Cachexia: a story of cancer, discovery and fighting back

Cachexia: a story of cancer, discovery and fighting back


I see cachexia. And you’d imagine, that I would see it
rob people of the chance to fight. To function. To be. That I would see the strength
needed for the simplest tasks disappear. Replaced with words like ‘I
just can’t’, ‘I just can’t’. That I would see faces change. Cheeks becoming hollow. Skin sagging from bones. You’d imagine that I would
see faces grow unrecognizable. Slowly, but surely, even to themselves. I see the struggle. I do see people disappear. But I also see the
undeniable want to keep living. I see so much more
than what you’d imagine. I see smiles. Love. Humour. The human spirit. Hope. There is an antibody being developed, that
if successful will give people a better chance. To fight. To function. To be. That day is coming. And I’ll be here waiting. When it does.

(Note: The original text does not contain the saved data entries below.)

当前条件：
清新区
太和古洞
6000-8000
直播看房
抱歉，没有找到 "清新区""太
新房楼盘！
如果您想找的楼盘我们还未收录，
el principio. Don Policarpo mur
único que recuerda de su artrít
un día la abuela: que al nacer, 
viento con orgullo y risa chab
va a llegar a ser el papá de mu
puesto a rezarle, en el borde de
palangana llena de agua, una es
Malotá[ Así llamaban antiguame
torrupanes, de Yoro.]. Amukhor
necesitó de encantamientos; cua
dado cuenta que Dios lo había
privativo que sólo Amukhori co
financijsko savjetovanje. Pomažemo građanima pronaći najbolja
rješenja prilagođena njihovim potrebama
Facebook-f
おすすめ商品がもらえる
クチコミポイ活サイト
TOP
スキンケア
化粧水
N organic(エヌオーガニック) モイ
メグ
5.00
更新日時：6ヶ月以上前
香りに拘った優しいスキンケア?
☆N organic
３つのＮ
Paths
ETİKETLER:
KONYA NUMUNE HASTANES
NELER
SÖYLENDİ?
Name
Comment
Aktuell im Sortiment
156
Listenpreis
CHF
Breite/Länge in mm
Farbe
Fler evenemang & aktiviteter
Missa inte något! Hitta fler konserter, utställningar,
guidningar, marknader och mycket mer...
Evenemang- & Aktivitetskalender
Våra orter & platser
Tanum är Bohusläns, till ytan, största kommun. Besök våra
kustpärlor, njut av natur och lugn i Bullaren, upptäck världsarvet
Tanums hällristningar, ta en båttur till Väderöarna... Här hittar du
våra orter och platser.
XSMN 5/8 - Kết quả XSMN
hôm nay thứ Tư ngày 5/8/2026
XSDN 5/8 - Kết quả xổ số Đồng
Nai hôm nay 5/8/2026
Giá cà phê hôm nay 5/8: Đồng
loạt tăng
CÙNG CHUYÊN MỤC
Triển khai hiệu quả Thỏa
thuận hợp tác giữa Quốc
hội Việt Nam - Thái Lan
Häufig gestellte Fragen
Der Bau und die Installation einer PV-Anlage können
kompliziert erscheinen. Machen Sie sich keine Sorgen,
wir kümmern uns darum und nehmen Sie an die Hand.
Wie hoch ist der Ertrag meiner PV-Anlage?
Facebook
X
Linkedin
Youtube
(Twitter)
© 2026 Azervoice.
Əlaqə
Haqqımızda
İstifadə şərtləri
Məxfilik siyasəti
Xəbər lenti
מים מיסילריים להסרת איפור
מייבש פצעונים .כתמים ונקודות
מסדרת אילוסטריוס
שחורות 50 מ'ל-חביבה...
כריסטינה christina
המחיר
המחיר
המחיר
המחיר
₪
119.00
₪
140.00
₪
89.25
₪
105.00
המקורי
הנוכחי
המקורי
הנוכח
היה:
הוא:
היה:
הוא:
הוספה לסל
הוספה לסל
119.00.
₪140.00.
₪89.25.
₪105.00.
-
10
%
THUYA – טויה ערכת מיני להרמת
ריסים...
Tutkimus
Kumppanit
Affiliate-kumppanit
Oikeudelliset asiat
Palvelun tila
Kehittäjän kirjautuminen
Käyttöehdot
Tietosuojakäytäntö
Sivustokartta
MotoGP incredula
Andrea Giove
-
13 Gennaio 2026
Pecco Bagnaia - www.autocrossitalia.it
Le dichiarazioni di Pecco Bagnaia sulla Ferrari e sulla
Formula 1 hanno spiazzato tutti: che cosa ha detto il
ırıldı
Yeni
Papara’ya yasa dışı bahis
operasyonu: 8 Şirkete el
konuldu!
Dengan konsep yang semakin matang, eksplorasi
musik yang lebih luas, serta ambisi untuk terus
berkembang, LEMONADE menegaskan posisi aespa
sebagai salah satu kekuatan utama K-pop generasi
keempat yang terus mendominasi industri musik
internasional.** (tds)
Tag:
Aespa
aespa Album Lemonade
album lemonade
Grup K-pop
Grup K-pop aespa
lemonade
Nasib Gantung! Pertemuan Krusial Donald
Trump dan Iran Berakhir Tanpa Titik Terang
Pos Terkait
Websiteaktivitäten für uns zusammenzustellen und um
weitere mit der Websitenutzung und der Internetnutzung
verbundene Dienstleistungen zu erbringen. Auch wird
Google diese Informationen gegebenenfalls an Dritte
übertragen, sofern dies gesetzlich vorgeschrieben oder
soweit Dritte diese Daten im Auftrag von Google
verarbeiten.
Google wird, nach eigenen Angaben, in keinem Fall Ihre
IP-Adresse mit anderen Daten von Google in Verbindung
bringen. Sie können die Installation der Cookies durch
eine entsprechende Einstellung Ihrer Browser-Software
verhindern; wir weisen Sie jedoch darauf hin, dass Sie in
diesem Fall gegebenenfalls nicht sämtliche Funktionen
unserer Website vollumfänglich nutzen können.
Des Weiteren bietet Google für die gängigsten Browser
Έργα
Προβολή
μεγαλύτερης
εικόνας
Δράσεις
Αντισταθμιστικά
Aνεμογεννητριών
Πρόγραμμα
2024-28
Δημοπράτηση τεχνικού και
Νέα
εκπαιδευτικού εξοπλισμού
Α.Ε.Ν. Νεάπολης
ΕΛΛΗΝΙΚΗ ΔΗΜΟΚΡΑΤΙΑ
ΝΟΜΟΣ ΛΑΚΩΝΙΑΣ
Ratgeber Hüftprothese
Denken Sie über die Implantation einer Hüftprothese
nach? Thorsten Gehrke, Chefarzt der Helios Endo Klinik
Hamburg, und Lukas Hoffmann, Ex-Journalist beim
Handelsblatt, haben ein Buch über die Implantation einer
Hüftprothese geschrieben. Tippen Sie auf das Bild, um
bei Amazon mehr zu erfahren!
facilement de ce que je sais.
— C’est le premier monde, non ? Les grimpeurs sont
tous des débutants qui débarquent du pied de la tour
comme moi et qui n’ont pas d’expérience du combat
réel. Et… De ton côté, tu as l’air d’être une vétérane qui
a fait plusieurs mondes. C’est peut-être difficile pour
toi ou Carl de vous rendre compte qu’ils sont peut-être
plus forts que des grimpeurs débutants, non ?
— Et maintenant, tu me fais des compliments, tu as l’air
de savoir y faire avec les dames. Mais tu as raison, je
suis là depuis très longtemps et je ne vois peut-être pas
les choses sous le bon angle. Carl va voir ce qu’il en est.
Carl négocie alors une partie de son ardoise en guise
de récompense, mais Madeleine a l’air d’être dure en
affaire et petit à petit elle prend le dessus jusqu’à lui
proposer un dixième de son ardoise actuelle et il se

2 thoughts on “Cachexia: a story of cancer, discovery and fighting back

  1. This brought me to tears,My husband passed 2 years ago from mesothelioma.
    It was the most traumatic thing I've ever witnessed, brutal savage and relentless.

    What angered me most was the indifference of the medical team regarding his
    Weightloss.
    I know his cancer was incurable but my darling husband died of starvation.
    Your words reminded me of his strength of character during those dark last months
    And yes there was humour ,love, laughter .

  2. I'm terrified because this is happening to me I'm a mother of 3 and a wife. The doctors have tested me for everything I say that all day I cant do this . I'm loosing 2 pounds a day and in my blood I'm malnourished and I'm trying to GAIN and I'm loosing so fast they wont do anything to help me but they just keep doing tests I just discovers this as I thought about anorexia but I'm not doing it on purpose and then I happened to find a video about it.